Ils sortirent le chariot dans le couloir. En voyant cet étrange engin de guerre, l’ennemi commença à décocher des carreaux. Les projectiles se plantèrent dans l’épaisse trame des tapis, mais n’en ressortirent pas. L’efficacité du dispositif rassura les anciens pirates.
— Alors ? Tu en penses quoi ? demanda Zakas à son lieutenant.
— C’est la première fois que j’utilise un engin de siège à l’intérieur.
Zakas éclata de rire.
L’engin faisait presque la largeur du couloir. Il protégerait efficacement les stoltzt. Sabre au clair, ils se rangèrent derrière, bien à l’abri des carreaux ennemis. Puis Zakas donna le signal.

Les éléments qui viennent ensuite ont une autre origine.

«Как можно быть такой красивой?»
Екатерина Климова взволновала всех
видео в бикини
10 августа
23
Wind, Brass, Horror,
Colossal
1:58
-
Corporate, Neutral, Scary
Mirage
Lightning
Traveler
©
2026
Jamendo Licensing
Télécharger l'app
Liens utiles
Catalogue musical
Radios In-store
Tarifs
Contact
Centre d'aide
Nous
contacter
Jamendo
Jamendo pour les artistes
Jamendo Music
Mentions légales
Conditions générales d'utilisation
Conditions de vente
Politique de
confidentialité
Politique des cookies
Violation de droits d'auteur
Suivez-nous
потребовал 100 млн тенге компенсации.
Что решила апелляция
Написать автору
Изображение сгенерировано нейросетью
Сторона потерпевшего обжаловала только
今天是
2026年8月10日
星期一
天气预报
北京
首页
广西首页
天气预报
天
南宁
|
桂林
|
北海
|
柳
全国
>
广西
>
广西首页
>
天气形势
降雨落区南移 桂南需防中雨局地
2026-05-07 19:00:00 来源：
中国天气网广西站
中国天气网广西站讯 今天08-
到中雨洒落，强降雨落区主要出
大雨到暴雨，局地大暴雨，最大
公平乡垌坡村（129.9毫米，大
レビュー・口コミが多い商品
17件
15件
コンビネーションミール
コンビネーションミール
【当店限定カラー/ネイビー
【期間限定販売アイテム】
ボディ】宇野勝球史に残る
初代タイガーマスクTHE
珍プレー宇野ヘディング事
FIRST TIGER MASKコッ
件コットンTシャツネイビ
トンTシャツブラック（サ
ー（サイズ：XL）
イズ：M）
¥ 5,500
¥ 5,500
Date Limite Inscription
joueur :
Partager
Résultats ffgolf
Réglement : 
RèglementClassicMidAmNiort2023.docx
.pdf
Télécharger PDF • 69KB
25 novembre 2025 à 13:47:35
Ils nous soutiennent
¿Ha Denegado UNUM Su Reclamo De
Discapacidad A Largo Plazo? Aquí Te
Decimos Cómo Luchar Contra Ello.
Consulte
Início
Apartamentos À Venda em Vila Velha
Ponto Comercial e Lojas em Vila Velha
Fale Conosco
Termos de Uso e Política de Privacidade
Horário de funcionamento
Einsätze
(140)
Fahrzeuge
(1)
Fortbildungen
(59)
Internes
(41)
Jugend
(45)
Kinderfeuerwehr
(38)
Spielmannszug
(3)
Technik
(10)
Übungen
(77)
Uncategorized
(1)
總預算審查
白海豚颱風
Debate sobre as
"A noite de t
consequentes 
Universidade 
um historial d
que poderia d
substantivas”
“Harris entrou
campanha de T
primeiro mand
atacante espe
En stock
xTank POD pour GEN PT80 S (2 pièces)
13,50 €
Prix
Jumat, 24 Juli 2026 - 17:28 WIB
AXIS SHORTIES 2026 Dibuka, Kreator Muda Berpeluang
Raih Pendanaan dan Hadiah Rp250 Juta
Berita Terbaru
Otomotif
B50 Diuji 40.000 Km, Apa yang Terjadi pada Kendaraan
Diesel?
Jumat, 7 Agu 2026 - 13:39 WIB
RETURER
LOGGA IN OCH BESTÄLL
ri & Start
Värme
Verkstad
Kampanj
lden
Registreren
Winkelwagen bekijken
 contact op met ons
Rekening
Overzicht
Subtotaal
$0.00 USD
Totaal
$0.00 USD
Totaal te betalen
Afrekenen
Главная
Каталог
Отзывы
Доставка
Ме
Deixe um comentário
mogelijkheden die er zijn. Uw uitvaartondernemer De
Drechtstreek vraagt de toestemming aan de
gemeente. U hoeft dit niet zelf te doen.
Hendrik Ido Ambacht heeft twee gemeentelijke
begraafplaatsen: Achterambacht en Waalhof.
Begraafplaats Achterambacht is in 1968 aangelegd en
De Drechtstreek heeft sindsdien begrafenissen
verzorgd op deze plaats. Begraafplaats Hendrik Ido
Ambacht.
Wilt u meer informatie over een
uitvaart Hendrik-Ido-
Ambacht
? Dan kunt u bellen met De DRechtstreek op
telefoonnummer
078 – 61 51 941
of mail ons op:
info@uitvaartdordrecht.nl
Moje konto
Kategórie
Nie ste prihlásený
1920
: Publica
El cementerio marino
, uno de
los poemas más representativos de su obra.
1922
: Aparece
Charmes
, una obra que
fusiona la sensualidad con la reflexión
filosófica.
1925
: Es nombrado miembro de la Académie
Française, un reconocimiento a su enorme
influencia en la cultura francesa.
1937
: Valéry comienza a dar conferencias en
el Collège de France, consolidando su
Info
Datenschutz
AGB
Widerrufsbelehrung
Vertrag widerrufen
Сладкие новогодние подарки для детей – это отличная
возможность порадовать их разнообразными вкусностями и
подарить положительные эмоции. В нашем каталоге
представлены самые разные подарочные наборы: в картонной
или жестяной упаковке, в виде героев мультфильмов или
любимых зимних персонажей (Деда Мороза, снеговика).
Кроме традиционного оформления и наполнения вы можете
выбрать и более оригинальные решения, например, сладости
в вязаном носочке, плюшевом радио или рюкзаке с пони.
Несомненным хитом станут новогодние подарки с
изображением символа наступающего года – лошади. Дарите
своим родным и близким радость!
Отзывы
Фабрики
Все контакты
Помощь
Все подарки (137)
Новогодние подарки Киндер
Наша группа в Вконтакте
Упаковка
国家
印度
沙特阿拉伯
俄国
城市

— À l’assaut. Découpez-moi ces peaux lisses en rondelles. Et pas de quartier.
Deux hommes ébranlèrent le chariot qui avança de plus en plus vite au fur et à mesure qu’ils le poussaient. Les stoltzt s’élancèrent à sa suite en hurlant. En voyant cet équipage fonçant sur eux, quelques soldats de l’Orvbel s’enfuirent. Mais la plupart d’entre eux firent face et décochèrent leurs munitions à un rythme soutenu. L’engin était trop large pour passer la porte. Quand il heurta l’encadrement, le mat s’effondra, entraînant la protection avec lui. Loin de renoncer, les stoltzt s’élancèrent au milieu des ennemis. Les sabres entrèrent aussitôt en action. Zakas avait raison, à courte portée, les arbalètes ne servaient à rien. Le combat devint nettement plus équilibré que quelques instants plus tôt.